しかし物語には、ロミオみたいに一人の女に執着して命まで捨てようという男がかなり現れる。性欲の虜となって我を忘れているのか、それともそれが本当の愛ってものなのね!ってことなのか、女性のオーディエンスに向けて嘘っぱちを並べているのか、これは・・・最後が正解だとワタシは思うのだがこれいかに。

 けれど視点を変えて、女性が結局はイケメンの大金持ちを望むのも、すべて子供をう幸せにしたい、子供が美しく、裕福に育ってほしい、優秀な子孫、DNAを残したいということなんだと考えれば、それはやっぱり、愛なのかもしれません、種の遺伝子がそうさせているんじゃ、と思うと、なんかDNAに操作されて生きていてかわいそうだなぁ、って必死で働くアンドロイドを見るような気分にもなりますね。プログラム通りに動いてるだけなんだ・・それから逃げられないのかってね。



 魔女は王子を醜い野獣に変えて
「だれか乙女に真心から愛されない限り元の姿には戻れない」
 という呪いをかける。
まさにこの魔女が一番女性ってのをわかってますよね、そんなやつは現れないことを知っていて無理難題をふっかけている。

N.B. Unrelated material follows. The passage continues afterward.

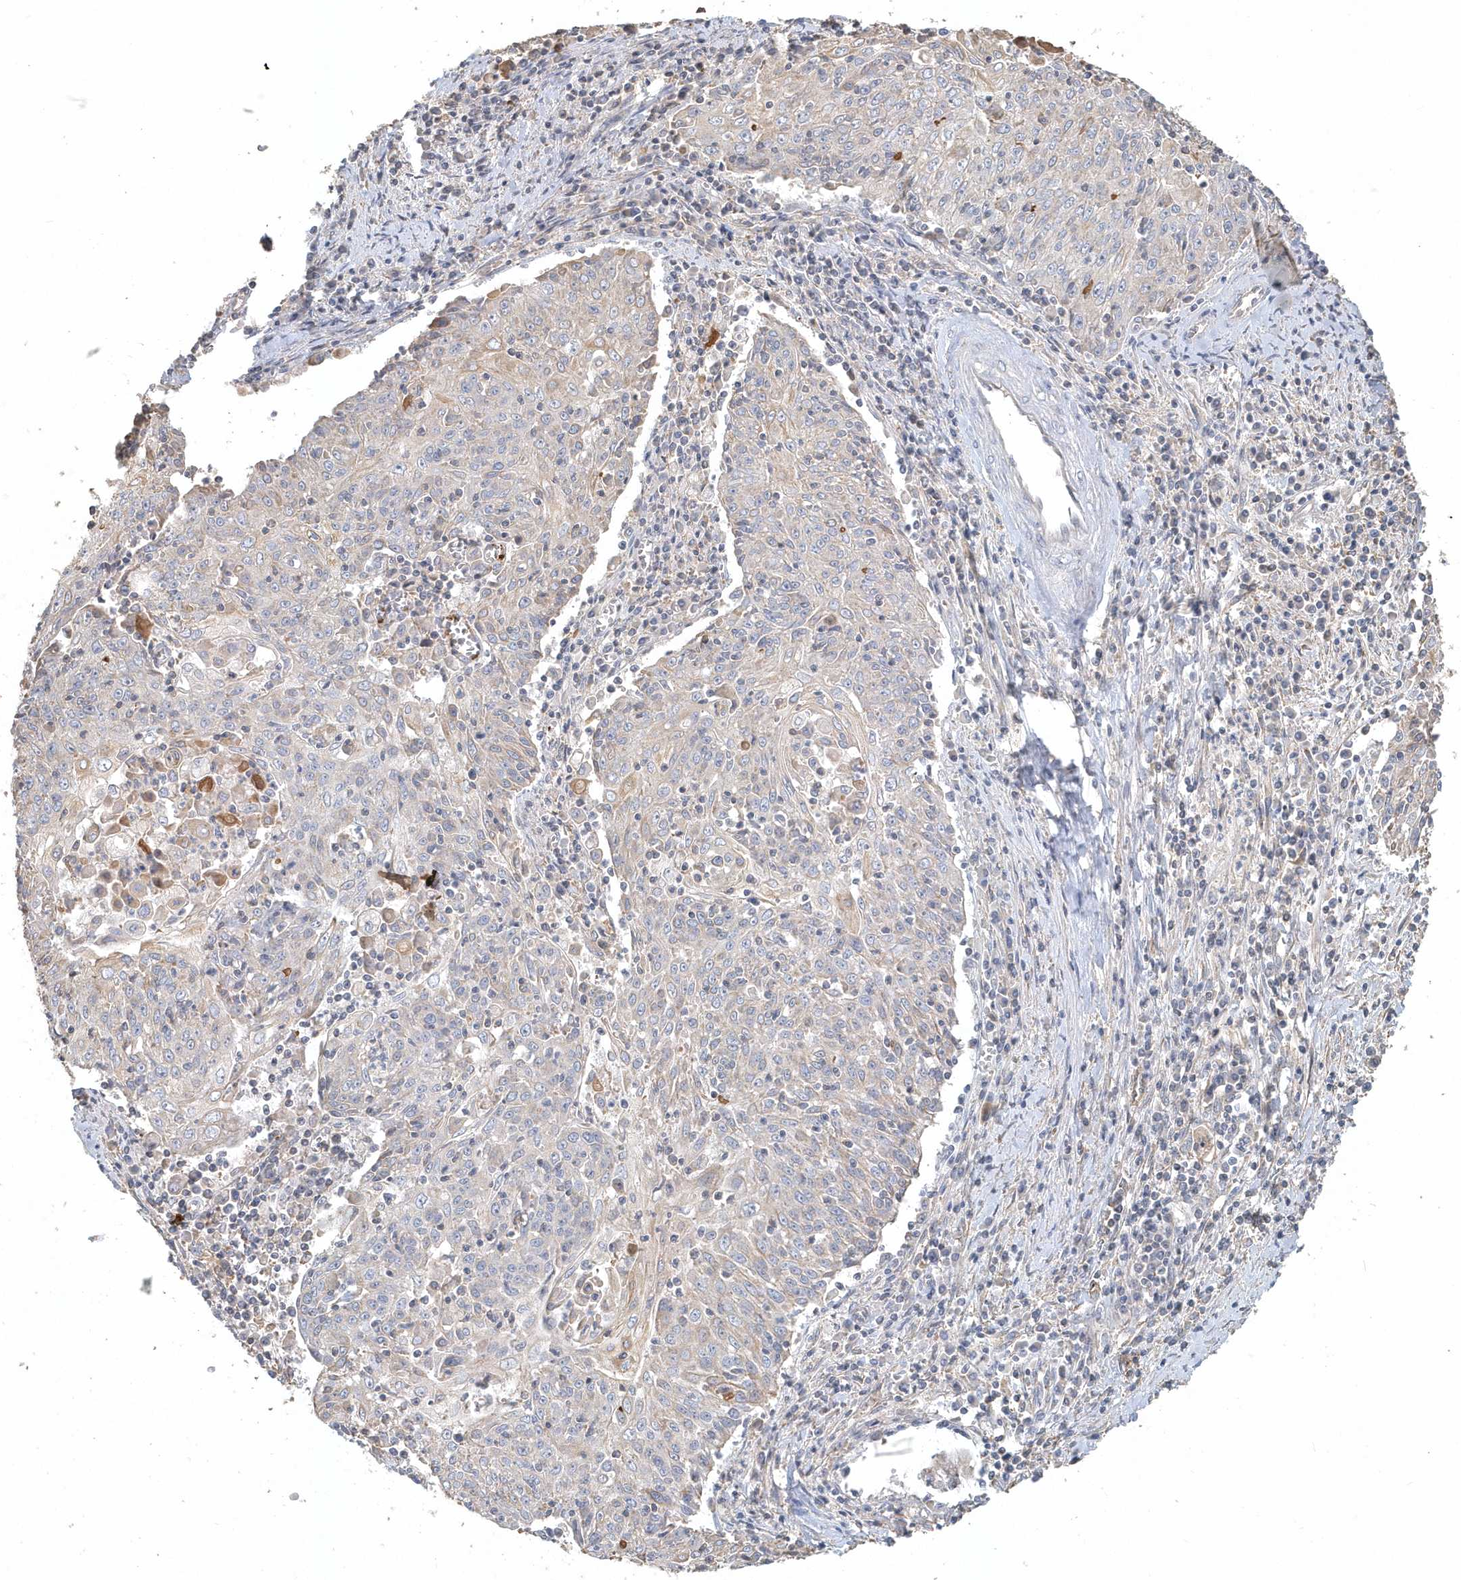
{"staining": {"intensity": "negative", "quantity": "none", "location": "none"}, "tissue": "cervical cancer", "cell_type": "Tumor cells", "image_type": "cancer", "snomed": [{"axis": "morphology", "description": "Squamous cell carcinoma, NOS"}, {"axis": "topography", "description": "Cervix"}], "caption": "IHC of cervical cancer exhibits no staining in tumor cells. The staining was performed using DAB to visualize the protein expression in brown, while the nuclei were stained in blue with hematoxylin (Magnification: 20x).", "gene": "MMRN1", "patient": {"sex": "female", "age": 48}}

けれどこの物語、野獣はなんか魔法みたいなものが使えるのはもちろん
「野獣は屋敷にすむ大金持ち」
っていうところがポイントですよね。野獣がもしさらに財産まで没収されていたら野獣は絶対に人間には戻れなかったでしょう。どれだけ醜くても金持ちなら50点は確保されているわけで、イケの富豪なら100点、だが、素寒貧のイケも50点。醜い貧乏人は0点です。よし、50点、とりにいこう。っていう女性は結構いくらでもいると思います。
 
 けど魔女もさるもの、キスとか結婚したら、というのではなくて
「真心から愛されるなら」
 という呪い解除の条件はそういう金目当ての女性も不適格になる、ただ!金持ちだということだけでも、本当に好きになる、ということもあるよなと思います。
 豊かさは真心に侵食していく。
 
 また逆にベル、がどうして美人じゃないといけないのかということもあります。心がきれいだけど不細工な女でもいいんじゃないの?ベルという、そのままの美女、という名前の女です。
 ここもやっぱり女性作家のやり方なのかもしれません。女性は美しい女性はライヴァルだから、DNAがそれを受け付けないので、ちきしょう。と思いつつ、一方で美しいことを賛美してやまない。憎いけれど大好きってわけで、不細工で優しい女の子を女性はなんて良い子なの!親友!っていいますけども、一方でこいつはワタシよりもブス、なんの危険もない。と見下している部分がある。でもそれはどっちも真実であると思います。軽蔑してるゆえに、DNAが許容するので、安心できて、本当に、親友にもなりうる。